2014-08-25 MEMO N°29 DUMPING SOCIAL DANS LE TRM- LA LOI EST PROMULGUEE

 FICHE MEMO N°29

Dumping social dans le transport routier : la loi est promulguée

 

La loi n°2014-790 du 10 juillet 2014 visant à “lutter contre la concurrence sociale déloyale” a été publiée au Journal Officiel du 11 juillet. Elle inclut notamment un article visant à lutter contre le dumping social dans le transport routier.

Portée par le député Gilles Savary, la loi sur la concurrence sociale déloyale, publiée au JO du 11 juillet 2014, apporte dans son article 15 des modifications au code des transports.

Il est désormais interdit à tout conducteur routier de “prendre à bord d’un véhicule le repos hebdomadaire normal” tel qu’il est défini par le règlement (CE) n°561/2006 du Parlement européen et du Conseil, du 15 mars 2006. “Tout employeur veille à ce que l’organisation du travail des conducteurs routiers soit conforme aux dispositions relatives au droit au repos hebdomadaire normal”, précise la loi du 10 juillet.


Jusqu’à un an d’emprisonnement et 30 000 € d’amende

Le fait d’organiser le travail des conducteurs routiers employés par l’entreprise ou mis à sa disposition sans veiller à ce que ceux-ci prennent en dehors de leur véhicule leur temps de repos hebdomadaire normal est puni d’un an d’emprisonnement et de 30 000 € d’amende.

La même peine est encourue pour “le fait de rémunérer, à quel titre et sous quelle forme que ce soit, des conducteurs routiers employés par l’entreprise ou mis à sa disposition, en fonction de la distance parcourue ou du volume des marchandises transportées, dès lors que ce mode de rémunération est de nature à compromettre la sécurité routière ou à encourager les infractions au règlement (CE) n°561/2006 du Parlement européen et du Conseil, du 15 mars 2006”.

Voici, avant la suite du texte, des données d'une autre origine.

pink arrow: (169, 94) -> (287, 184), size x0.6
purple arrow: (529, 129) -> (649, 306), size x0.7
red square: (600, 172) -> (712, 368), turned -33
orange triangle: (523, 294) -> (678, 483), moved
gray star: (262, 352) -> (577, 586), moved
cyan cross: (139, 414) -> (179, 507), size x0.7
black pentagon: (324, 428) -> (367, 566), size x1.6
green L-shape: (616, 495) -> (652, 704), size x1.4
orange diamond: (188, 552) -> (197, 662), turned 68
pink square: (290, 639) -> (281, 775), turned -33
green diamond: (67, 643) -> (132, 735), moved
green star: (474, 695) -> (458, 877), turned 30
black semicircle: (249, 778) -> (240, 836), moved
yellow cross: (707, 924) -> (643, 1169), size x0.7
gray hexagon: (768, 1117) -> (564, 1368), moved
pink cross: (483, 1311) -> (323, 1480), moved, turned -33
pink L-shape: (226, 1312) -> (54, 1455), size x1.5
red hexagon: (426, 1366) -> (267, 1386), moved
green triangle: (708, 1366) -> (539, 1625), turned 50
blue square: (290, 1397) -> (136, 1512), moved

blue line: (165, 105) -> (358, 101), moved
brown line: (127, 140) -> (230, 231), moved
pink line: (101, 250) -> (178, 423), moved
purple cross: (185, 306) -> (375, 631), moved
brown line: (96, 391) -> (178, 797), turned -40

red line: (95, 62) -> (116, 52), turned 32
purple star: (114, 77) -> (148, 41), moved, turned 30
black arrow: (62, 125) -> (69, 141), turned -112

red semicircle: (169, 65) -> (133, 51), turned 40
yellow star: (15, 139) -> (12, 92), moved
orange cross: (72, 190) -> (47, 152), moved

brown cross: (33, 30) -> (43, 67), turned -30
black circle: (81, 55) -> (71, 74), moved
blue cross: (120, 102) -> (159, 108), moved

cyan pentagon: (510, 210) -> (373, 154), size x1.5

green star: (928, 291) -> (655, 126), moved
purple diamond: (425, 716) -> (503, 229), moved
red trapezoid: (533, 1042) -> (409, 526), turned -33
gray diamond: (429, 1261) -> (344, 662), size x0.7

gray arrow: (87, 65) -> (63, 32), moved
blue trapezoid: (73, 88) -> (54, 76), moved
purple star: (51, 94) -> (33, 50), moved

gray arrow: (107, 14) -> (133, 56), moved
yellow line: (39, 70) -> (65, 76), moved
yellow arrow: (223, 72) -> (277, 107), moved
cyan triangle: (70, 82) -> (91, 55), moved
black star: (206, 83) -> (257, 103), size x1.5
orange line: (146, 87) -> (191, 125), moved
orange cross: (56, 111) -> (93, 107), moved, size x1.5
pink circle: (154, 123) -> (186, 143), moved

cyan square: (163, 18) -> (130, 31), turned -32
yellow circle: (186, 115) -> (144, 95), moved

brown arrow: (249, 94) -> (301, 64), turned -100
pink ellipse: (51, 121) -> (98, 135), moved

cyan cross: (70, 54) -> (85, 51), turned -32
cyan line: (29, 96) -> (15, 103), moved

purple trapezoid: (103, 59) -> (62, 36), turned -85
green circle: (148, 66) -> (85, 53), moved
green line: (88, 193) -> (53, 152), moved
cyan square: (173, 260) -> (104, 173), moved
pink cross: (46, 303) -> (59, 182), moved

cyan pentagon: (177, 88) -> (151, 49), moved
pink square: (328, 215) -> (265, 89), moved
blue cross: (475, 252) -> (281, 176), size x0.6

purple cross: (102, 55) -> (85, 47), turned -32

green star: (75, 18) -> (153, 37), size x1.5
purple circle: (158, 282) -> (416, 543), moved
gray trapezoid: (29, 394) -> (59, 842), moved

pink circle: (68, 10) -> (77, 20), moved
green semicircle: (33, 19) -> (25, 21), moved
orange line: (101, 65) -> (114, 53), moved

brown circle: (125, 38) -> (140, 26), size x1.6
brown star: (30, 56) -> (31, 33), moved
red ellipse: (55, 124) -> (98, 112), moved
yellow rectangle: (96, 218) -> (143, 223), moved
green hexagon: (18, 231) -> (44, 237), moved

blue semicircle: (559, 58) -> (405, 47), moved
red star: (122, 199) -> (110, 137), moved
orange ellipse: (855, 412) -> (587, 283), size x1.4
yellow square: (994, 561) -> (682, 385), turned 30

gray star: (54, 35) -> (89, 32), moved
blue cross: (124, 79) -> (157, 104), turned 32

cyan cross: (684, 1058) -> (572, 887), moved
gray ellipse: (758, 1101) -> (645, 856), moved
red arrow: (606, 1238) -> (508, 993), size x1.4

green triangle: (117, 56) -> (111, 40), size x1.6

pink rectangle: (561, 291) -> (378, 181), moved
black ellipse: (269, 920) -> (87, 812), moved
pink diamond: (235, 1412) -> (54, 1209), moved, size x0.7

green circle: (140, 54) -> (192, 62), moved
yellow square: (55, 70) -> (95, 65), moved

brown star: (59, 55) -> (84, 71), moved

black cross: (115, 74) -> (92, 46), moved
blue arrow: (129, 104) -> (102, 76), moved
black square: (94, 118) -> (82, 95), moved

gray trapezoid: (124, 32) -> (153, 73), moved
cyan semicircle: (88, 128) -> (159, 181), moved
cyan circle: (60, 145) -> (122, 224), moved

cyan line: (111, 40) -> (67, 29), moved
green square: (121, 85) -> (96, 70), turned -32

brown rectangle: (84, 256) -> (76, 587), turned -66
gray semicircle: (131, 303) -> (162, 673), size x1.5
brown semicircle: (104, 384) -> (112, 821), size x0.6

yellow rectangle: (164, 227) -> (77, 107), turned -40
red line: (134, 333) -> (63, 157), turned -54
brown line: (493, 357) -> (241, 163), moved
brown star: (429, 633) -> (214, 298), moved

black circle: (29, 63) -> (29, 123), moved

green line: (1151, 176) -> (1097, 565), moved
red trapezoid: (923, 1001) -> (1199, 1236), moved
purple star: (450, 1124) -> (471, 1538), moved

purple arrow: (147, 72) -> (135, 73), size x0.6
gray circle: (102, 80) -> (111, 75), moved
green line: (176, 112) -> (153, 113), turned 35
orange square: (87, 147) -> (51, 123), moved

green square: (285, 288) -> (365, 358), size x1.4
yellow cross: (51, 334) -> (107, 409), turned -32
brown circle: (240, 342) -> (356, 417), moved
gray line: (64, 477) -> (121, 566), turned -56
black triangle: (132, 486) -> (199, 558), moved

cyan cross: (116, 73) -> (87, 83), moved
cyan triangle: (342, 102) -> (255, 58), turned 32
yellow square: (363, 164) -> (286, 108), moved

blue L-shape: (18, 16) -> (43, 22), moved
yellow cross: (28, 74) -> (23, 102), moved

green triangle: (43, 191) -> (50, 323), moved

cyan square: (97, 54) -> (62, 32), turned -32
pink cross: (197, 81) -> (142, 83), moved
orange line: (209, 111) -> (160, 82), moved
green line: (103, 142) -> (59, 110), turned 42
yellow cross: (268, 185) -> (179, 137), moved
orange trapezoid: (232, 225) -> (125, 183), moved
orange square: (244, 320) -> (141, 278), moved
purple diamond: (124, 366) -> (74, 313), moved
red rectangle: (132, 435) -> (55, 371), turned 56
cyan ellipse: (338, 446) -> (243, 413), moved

Obligation de vérification pour le donneur d’ordre

Outre ces dispositions spécifiques au transport, la loi crée la notion de responsabilité du donneur d’ordre et sanctionne son manque de vigilance. Le donneur d’ordre qui contracte avec un prestataire de services détachant des salariés doit s’assurer, avant le début du détachement, que le prestataire respecte bien les obligations auxquelles il est soumis.

En cas de non-respect de ses obligations de vérification, le donneur d’ordre est passible d’une amende administrative “d’au plus 2 000 € par salarié détaché et d’au plus 4 000 € en cas de réitération dans un délai d’un an à compter du jour de la notification de la première amende”, sachant que le montant total de l’amende ne peut être excéder 10 000 €.